Mr Brown, who was also known as “the Berlin patient”, died at his home in Palm Springs, California, according to a social media post by his partner, Tim Hoeffgen.
The cause was a return of the cancer that originally prompted the unusual bone marrow and stem cell transplants Mr Brown received in 2007 and 2008, which for years seemed to have eliminated both his leukaemia and HIV, the virus that causes Aids.
“Timothy symbolised that it is possible, under special circumstances,” to rid a patient of HIV – something that many scientists had doubted could be done, said Dr Gero Huetter, the Berlin physician who led Mr Brown’s historic treatment.
The International Aids Society, which had Mr Brown speak at an Aids conference after his successful treatment, issued a statement mourning his death and said he and Dr Huetter are owed “a great deal of gratitude” for promoting research on a cure.
Mr Brown was working in Berlin as a translator when he was diagnosed with HIV and then later, leukaemia. Transplants are known to be an effective treatment for the blood cancer, but Dr Huetter wanted to try to cure the HIV infection as well by using a donor with a rare gene mutation that gives natural resistance to the Aids virus.
It is with a profoundly heavy heart that the IAS bids farewell to Timothy Ray Brown, the first person to be cured of #HIV. Known as the “Berlin Patient”, Timothy was cured in 2008 after undergoing a complex stem cell transplant for lymphoma. Our statement: https://t.co/wcAFwTP7K5 pic.twitter.com/HpIwbp1pcr
— IAS - the International AIDS Society (@iasociety) September 30, 2020
Mr Brown’s first transplant in 2007 was only partly successful. His HIV seemed to be gone but his leukaemia was not. He had a second transplant from the same donor in 2008 and that one seemed to work.
But his cancer returned last year, Mr Brown said in a recent interview with The Associated Press.
“I’m still glad that I had it,” he said of his transplant.
“It opened up doors that weren’t there before” and inspired scientists to work harder to find a cure, Mr Brown said.
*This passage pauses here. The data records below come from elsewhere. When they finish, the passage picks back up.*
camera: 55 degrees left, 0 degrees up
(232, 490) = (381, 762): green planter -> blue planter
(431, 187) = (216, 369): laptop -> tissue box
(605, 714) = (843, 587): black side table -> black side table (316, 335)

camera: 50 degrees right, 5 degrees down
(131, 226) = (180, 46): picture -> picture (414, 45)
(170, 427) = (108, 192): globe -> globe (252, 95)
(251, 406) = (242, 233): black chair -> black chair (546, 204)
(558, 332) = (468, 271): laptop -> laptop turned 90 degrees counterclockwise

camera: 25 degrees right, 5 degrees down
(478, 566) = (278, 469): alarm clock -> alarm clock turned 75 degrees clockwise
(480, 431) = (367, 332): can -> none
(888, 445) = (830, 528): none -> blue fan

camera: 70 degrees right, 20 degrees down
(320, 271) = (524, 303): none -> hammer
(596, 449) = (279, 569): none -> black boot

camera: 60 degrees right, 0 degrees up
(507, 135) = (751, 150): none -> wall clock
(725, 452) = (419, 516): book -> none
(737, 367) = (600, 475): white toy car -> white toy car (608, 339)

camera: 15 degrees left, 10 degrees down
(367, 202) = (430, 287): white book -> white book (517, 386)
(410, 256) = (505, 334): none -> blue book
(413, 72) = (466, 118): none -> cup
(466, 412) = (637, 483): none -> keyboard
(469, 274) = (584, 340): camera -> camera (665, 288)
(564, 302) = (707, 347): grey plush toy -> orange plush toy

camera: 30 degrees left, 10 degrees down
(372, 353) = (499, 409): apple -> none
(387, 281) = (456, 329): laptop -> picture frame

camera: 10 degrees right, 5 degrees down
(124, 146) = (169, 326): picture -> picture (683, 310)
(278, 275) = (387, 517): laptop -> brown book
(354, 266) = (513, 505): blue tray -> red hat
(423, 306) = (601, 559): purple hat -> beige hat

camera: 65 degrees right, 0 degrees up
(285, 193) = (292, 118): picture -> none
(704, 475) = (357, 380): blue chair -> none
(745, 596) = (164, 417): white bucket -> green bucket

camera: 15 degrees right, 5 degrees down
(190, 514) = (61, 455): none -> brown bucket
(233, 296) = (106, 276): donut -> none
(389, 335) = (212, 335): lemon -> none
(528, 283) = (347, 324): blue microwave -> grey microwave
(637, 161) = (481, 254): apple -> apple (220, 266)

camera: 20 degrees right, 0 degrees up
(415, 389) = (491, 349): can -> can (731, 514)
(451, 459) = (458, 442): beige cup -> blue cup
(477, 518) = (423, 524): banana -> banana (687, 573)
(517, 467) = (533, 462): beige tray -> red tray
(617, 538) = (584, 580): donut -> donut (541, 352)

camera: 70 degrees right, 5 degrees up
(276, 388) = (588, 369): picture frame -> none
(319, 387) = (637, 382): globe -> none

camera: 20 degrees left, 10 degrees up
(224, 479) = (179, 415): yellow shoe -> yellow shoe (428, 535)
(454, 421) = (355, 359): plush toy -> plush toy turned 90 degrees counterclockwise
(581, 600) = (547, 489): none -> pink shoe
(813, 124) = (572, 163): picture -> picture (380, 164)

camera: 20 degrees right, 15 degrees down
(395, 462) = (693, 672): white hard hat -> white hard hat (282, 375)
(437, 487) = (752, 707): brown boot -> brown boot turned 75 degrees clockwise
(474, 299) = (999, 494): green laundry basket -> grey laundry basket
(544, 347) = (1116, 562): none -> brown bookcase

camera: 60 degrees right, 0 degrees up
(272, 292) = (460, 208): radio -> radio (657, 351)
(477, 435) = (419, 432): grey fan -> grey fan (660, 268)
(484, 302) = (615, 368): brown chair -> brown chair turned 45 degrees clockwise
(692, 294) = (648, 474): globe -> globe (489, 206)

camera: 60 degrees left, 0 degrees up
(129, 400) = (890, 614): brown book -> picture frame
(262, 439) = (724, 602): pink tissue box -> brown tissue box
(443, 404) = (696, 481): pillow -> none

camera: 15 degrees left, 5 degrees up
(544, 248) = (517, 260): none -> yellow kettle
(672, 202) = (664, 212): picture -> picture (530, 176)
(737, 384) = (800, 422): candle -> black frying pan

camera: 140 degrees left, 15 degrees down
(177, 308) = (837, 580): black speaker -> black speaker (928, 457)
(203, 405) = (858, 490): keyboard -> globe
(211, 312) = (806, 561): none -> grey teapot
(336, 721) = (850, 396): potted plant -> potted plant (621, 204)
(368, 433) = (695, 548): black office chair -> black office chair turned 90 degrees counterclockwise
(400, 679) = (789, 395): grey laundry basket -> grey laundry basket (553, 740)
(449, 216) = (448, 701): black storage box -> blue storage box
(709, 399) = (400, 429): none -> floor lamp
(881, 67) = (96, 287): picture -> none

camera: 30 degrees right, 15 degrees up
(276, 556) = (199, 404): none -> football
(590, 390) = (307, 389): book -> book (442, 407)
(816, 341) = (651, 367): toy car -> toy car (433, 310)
A second man, Adam Castillejo – called “the London patient” until he revealed his identity earlier this year – is also believed to have been cured by a transplant similar to Mr Brown’s in 2016.
Because such donors are rare and transplants are medically risky, researchers have been testing gene therapy and other ways to try to get a similar effect.
At an Aids conference in July, researchers said they may have achieved a long-term remission in a Brazilian man by using a powerful combination of drugs meant to flush dormant HIV from his body.